Les Canadiens veulent que le système de santé soit une priorité. Nous savons que nous pourrions faire certaines choses pour apporter des améliorations, mais dès que les votes sont dépouillés, les promesses sont vite oubliées. Rejeter le partage original des coûts qui était de 50 %-50 %, pour que la part du gouvernement fédéral ne soit plus que de 11 % ou 12 % en 2016, transmet un message clairement négatif. Fondamentalement, le gouvernement fédéral dit aux provinces : « C’est à vous de régler ce problème. » Malheureusement, ce sont les Canadiens qui en souffrent, car la réponse de la plupart des provinces et territoires n’est guère impressionnante, leur choix étant d’en revenir à une situation similaire à celle du début des années 1990.
Les Canadiens doivent s’exprimer, faute de quoi nous perdrons l’universalité du système de santé. Nous devons contrôler les pertes, mettre fin aux examens inutiles et limiter le coût des médicaments d’ordonnance. Nous devons trouver une autre solution que le cycle d’expansion-ralentissement en matière de planification et nous devons gérer nos ressources humaines de manière plus globale.
La Commission d’experts de l’Association des infirmières et infirmiers du Canada nous a rappelé ceci en juin 2011 : « Par-dessus tout, ne pas nuire. Des soins et des services de santé sûrs et de haute qualité devraient être un objectif national. »
Les commissaires ont aussi déclaré que les infirmières et infirmiers constituent un chaînon clé de la sécurité et doivent jouer un rôle de leaders pour instaurer et préserver un engagement national complet envers la sécurité et la qualité des soins et des services de santé.

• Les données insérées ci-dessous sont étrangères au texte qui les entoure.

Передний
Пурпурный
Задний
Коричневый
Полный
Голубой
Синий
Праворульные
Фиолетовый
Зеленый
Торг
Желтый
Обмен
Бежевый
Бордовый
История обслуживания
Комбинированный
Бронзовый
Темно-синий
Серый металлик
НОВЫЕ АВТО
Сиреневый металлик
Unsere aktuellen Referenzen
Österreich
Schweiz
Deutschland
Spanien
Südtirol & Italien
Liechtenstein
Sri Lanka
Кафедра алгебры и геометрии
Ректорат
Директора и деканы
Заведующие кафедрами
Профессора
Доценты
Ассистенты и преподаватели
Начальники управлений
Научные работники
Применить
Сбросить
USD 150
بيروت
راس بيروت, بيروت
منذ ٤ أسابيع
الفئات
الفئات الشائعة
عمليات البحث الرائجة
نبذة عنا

Dans un récent document de recherche de la Dre Lois Berry, mon organisation – l’Association des infirmières et infirmiers du Canada – a souligné le lien entre la qualité des soins et la dotation en personnel :
« Les infirmières et infirmiers constituent le plus grand groupe professionnel du système de santé. Ils sont très instruits, hautement qualifiés, bien considérés par les patients et les familles dont ils s’occupent. Pourtant, ils continuent d’exercer dans des systèmes qui ne font pas appel à leurs connaissances expertes pour prendre des décisions sur les soins aux patients, ou sur la manière dont le personnel infirmier devrait être affecté à ces soins. Le système manque de maniabilité pour adapter les heures disponibles de soins infirmiers en fonction de la gravité de l’état de santé des patients. Il manque aussi d’une volonté politique pour créer des systèmes qui reconnaissent que la concordance entre la dotation en personnel infirmier et les besoins des patients permet de sauver des vies. »

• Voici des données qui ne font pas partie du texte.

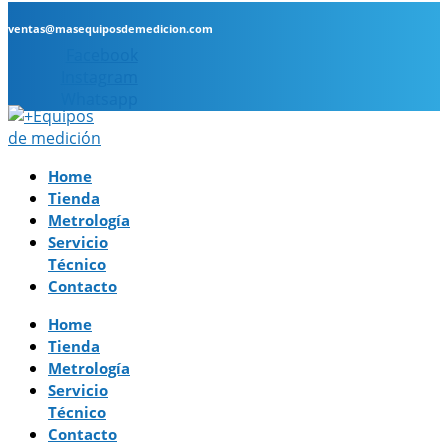
ventas@masequiposdemedicion.com
Facebook
Instagram
Whatsapp
Home
Tienda
Metrología
Servicio
Técnico
Contacto
Home
Tienda
Metrología
Servicio
Técnico
Contacto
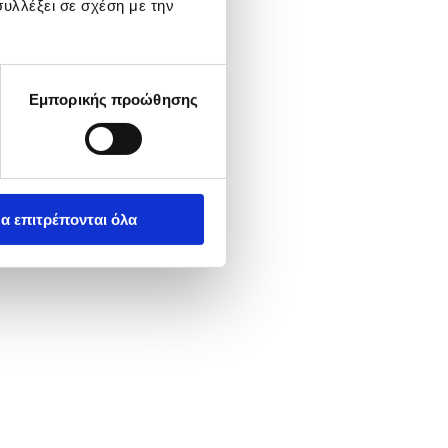
υλλέξει σε σχέση με την
Εμπορικής προώθησης
α επιτρέπονται όλα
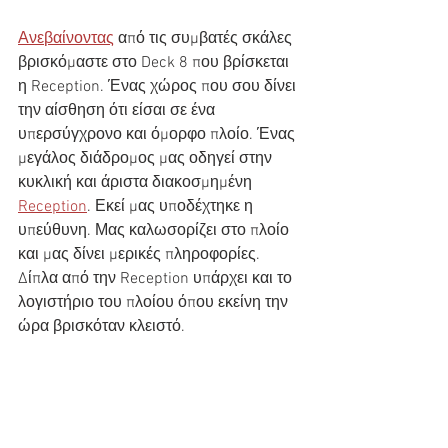
Ανεβαίνοντας
 από τις συμβατές σκάλες 
βρισκόμαστε στο Deck 8 που βρίσκεται 
η Reception. Ένας χώρος που σου δίνει 
την αίσθηση ότι είσαι σε ένα 
υπερσύγχρονο και όμορφο πλοίο. Ένας 
μεγάλος διάδρομος μας οδηγεί στην 
κυκλική και άριστα διακοσμημένη 
Reception
. Εκεί μας υποδέχτηκε η 
υπεύθυνη. Μας καλωσορίζει στο πλοίο 
και μας δίνει μερικές πληροφορίες. 
Δίπλα από την Reception υπάρχει και το 
λογιστήριο του πλοίου όπου εκείνη την 
ώρα βρισκόταν κλειστό.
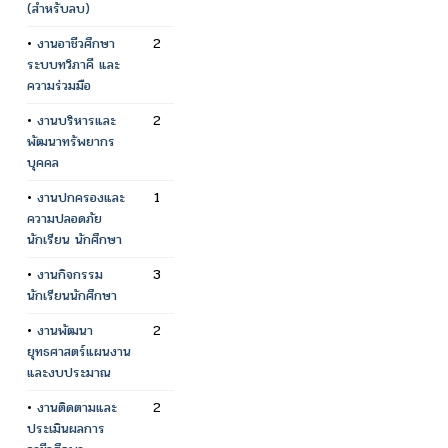
(สำหรับลบ)
•
งานอาชีวศึกษา
2
ระบบทวิภาคี และ
ความร่วมมือ
•
งานบริหารและ
2
พัฒนาทรัพยากร
บุคคล
•
งานปกครองและ
1
ความปลอดภัย
นักเรียน นักศึกษา
•
งานกิจกรรม
3
นักเรียนนักศึกษา
•
งานพัฒนา
2
ยุทธศาสตร์แผนงาน
และงบประมาณ
•
งานติดตามและ
2
ประเมินผลการ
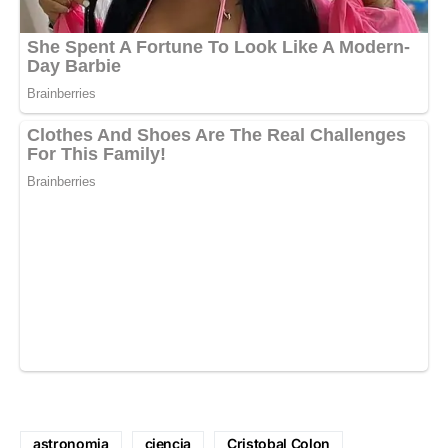
astronomia
ciencia
Cristobal Colon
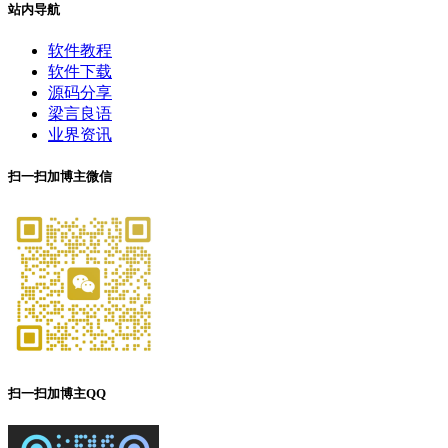
站内导航
软件教程
软件下载
源码分享
梁言良语
业界资讯
扫一扫加博主微信
扫一扫加博主QQ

Les infirmières et infirmiers dispensent plus de soins que tout autre groupe du système de santé. Les politiciens feraient bien d’écouter les voix expertes de ceux qui travaillent en première ligne et de cesser d’ignorer les recommandations fondées sur des preuves, pour lesquelles nous payons tous. La perte du Conseil canadien de la santé se fera ressentir longtemps à l’avenir. Faute d’une volonté politique pour mettre en œuvre des recommandations positives, rien ne pourra changer.